### WHAT NEEDS TO BE DONE
Pick up the text below on selling school software and learning content over the Internet and keep writing from where it stops.

### TEXT SHOWN
══════════════════════════════

But technology is not the only barrier to delivering content online, says David Taylor, managing director of Dorling Kindersley Interactive Learning. “Online publishing will be a gradual process as a lot of confidence-building has to be done in the publishing world. Publishers are not sure that the Internet access kit is out there in schools.

Publishing is a commercial business and has to make money, but how you do this on the Internet is the problem. It’s also regrettable that some people think that everything on the Internet should be free.“Taylor argues Nigel Ward adds that the model for delivering content online is still under development: “The issue of how you do business on the Internet isn’t peculiar to education. Issues such as licensing and subscriptions need to be addressed, but I believe that fixed product purchase will become a thing of the past.”

Content providers are using the Internet in a variety of ways. Dorling Kindersley for example, offers an online shop, which will eventually allow users to browse through the company’s software. Granada Learning offers a 15 per cent discount to schools and parents who order software online. Semerc offers a special needs subscription service that allows schools to access a My World online resource. One of the most ambitious online services is AngliaCampus, set-up by BT and Anglia Multimedia. Subscription prices are pound;120 a year for primary schools and pound;450 for secondaries. AngliaCampus signed up its 1,000th school in June.

Mike Aston, chairman of the Educational Software Publishers Association, says: “What you have at the moment are subscription services that also include content, rather than content being sold and delivered per se. Trying to develop an economic model that allows software publishers to charge for software online is the problem. For example, how do you charge a school for using a program like Logo?” Aston thinks that a model adopted in Singapore could be a solution. There, the schools are on the same network and software is stored on a central server. Schools can order and use software, but they cannot download and store it on to their computers. A record is kept of the software used by each and a bill is sent out every month.

Peter Stibbons, managing director of Anglia Multimedia says there is a lot of good free content on the Internet, but adds that the problem for schools is finding it and knowing whether they can use it without breaching copyright laws. “There is no such thing as a free software service,” he adds. “One LEA said that for the cost of subscribing to our service, they could employ a teacher to create content. But that teacher is going to have to be a content designer, developer, programmer, tester and a lawyer who can negotiate copyright contracts. Almost all of our text and images have been cleared for use in the classroom. We also employ teacher consultants to write content. All of this costs money.”

══════════════════════════════

### RECORDED DATA
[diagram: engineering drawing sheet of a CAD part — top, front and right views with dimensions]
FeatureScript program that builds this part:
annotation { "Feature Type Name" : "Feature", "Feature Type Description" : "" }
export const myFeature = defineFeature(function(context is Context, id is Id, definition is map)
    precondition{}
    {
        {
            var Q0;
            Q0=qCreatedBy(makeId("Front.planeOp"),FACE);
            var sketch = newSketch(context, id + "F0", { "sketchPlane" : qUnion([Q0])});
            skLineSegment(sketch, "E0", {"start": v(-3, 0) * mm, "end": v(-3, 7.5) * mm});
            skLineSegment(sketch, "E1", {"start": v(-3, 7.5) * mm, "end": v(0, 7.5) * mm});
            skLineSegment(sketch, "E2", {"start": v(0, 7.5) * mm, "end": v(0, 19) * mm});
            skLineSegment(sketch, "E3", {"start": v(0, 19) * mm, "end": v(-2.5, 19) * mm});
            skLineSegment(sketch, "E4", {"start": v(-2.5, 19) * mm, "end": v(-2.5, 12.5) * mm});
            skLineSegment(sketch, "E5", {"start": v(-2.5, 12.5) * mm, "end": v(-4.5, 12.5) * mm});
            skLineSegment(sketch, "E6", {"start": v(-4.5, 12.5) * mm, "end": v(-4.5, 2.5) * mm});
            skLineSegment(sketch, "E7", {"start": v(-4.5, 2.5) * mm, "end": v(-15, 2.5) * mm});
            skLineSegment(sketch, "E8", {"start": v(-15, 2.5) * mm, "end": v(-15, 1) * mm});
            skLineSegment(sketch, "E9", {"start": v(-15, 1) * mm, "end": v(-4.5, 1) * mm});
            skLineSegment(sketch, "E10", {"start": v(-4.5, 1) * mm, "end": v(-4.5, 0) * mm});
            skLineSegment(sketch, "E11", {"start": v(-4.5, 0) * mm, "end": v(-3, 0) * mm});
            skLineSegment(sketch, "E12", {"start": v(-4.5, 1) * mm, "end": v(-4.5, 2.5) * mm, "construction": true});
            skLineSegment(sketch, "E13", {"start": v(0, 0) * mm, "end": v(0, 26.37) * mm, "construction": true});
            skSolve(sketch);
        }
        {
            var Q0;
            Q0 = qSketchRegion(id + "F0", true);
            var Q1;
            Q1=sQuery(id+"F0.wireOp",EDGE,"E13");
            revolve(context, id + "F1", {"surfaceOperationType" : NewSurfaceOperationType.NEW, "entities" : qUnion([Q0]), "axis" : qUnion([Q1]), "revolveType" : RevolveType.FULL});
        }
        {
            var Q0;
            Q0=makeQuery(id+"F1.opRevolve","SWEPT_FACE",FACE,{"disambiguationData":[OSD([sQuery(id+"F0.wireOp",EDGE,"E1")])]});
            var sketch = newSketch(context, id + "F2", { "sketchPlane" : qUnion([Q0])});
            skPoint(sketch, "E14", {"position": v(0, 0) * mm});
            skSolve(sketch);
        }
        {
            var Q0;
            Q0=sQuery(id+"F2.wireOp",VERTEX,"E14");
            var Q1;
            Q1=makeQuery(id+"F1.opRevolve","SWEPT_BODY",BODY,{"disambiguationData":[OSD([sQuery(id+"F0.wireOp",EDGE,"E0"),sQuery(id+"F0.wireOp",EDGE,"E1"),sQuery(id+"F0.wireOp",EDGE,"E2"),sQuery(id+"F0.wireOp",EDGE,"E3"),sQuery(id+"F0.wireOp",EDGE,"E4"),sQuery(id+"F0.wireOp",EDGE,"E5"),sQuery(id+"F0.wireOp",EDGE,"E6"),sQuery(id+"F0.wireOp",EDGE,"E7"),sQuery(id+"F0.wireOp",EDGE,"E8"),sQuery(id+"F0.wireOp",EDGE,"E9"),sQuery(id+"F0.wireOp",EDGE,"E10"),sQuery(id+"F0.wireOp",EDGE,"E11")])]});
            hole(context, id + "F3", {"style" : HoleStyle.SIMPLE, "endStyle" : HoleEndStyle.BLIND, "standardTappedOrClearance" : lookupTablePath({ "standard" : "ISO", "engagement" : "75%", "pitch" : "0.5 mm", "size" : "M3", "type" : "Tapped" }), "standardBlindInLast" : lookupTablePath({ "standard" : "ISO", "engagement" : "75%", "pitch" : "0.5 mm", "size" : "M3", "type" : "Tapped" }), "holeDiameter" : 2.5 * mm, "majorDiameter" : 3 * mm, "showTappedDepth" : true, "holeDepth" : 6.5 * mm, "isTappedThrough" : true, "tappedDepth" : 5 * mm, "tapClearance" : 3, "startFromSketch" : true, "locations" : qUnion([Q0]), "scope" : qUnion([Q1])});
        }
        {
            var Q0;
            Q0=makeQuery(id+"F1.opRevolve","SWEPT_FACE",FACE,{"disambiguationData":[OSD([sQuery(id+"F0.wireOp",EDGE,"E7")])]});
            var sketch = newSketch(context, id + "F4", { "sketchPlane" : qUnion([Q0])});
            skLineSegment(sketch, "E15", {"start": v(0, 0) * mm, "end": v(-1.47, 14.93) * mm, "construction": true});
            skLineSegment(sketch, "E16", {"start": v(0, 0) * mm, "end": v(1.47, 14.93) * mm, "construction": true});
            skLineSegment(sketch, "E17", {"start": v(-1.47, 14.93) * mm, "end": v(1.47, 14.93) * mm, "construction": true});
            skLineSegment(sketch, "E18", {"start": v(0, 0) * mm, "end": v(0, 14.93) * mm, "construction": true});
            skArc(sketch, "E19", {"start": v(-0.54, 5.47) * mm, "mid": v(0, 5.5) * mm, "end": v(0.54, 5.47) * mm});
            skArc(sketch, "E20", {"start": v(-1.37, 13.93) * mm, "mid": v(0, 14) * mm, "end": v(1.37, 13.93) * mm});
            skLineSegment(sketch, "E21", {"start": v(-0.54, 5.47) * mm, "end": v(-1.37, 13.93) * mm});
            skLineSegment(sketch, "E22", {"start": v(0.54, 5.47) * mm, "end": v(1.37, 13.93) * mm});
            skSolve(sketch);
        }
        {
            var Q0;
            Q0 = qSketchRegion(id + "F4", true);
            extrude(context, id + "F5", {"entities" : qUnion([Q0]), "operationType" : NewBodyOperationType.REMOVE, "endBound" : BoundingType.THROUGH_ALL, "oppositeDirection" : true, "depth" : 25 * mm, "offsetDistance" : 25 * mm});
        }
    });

══════════════════════════════

### RESPONSE TO THE EXERCISE
Ben Walsh, a history and IT consultant, sympathises with companies trying to sell content online: “The biggest headache for content providers is that it costs you more to use an image on a web site than it does on a CD-Rom. And when you put it on the Net, people don’t want to pay for it. So when you publish online, your costs are higher and your returns are nil. No one has cracked this problem yet.”

Mark Robinson, ICT co-ordinator at Ambleside School, is opposed to paying for Internet content and says: “If it’s on the Net, it should be free. The death of it will be if it gets taken over by companies that want to charge for their content.”

Stephen Heppell, of Anglia Polytechnic University’s Ultralab, has no objection to subscription services paid for by a school or LEA, but says:

“The most alarming scenario is kids logging on to a website and finding that the content they access depends on the amount of money they spend. We don’t charge kids for using the school library or for reading a book.”

The good news is that commercial companies like Dorling Kindersley will offer a mix of free and paid-for content.

However, schools must be prepared to pay for some online content says Ward:

“If you are going to receive a ‘free’ service it will probably involve some form of advertising and sponsorshipI it could be the price schools pay for getting some online content for free. It’s an issue that is going to have to be tackled.”